Di blog Evylia Hardy ini aku enggan ngobrol yang berat-berat. Menjalani kehidupan sehari-hari sudah puyeng. Kalau malam ini aku nyenggol soal parenting sedikit, itu gara-gara tergugah oleh artikel Kristine Guerra di situs Washington Post edisi 17 Agustus lalu. Di situ ada bocah perempuan usia empat tahun yang mengira namanya adalah ‘Idiot’ karena terus-terusan dikata-katai begitu setiap kali ia dihukum.
Berita itu membunyikan bel peringatan buat kita. Meski tak sampai separah bocah malang itu, sesekali (atau malah berkali-kali) anak-anak kita pun menjadi sasaran kepedasan lidah orang tua. Biarpun kita punya segunung pengetahuan soal psikologi anak dan parenting, menu si lidah pedas sesekali nongol juga dari dapur kosa kata kita.
Sering kali bukan karena tak sayang anak. Banyak hal yang membuat kita (hobi) keceplosan melontarkan perkataan pedas. Kalau sudah begitu lalu menyesal. Tapi nanti toh terulang lagi. Lama-lama orang tua bisa kebal dari rasa bersalah. Dan anak-anak memiliki sketsa diri sesuai berondongan kata yang berulang-ulang ditujukan kepada mereka.
Nah, kelihatannya ada banyak mata yang melotot begitu membaca kalimat terakhir. Bagaimana dong? Adakah resep maknyus buat mengolah kosa kata guna menghindari menu si lidah pedas? Yaaa, resep sih adalah, tapi soal maknyus atau tidaknya tergantung kita sendiri. Resep boleh sama, tapi lain koki lain hasilnya kan?
Ya sudah langsung saja resepnya, biar aku segera bisa baringan *kasur mana kasur.
1. Kenali anak kita. Amati kelebihannya, amati kekurangannya. Dan terimalah dia. Seperti kita sendiri tak sempurna dan ingin tetap diterima … terimalah anak kita. Rasa tak puas terhadap anak adalah dapur langganan menu si lidah pedas.
2. Fokus pada kelebihan anak, bukan kekurangannya. Daripada mencela kemampuan berhitungnya yang pas-pasan, lebih berguna mengembangkan bakat musiknya yang menonjol.
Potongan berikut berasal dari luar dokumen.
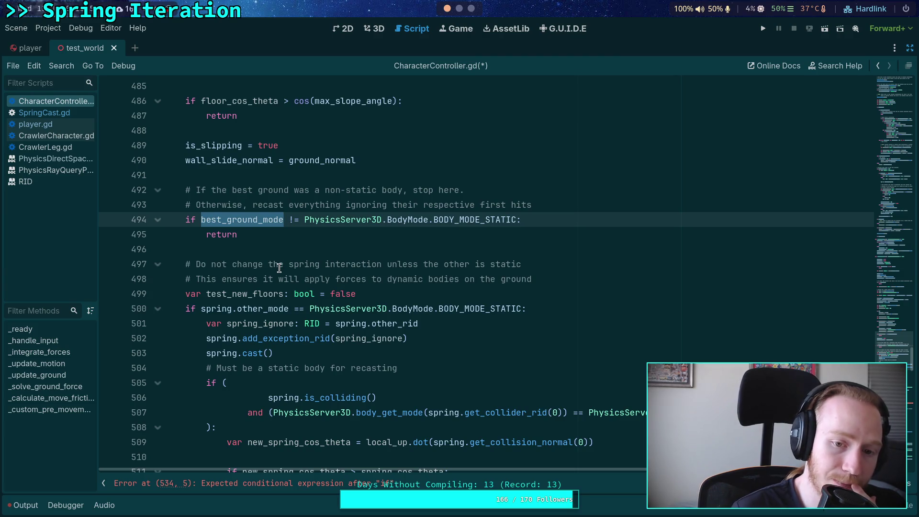
{"action": "scroll", "coordinate": [279, 268], "scroll_direction": "up", "scroll_amount": 2}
Buat apa mati-matian memperjuangkan yang bukan bidangnya dan malah menyia-nyiakan kehebatannya?
3. Taruh harapan yang realistis terhadap anak. Berharap anak berprestasi tentu wajar saja. Tapi sesuaikan dengan bakat dan minatnya, bukan dengan minat kita. Misalnya anak tak suka seni tari ya jangan menuntutnya menjadi balerina. Harapan yang tak realistis akan berujung pada kekecewaan yang mendorong menu si lidah pedas jadi makin deras.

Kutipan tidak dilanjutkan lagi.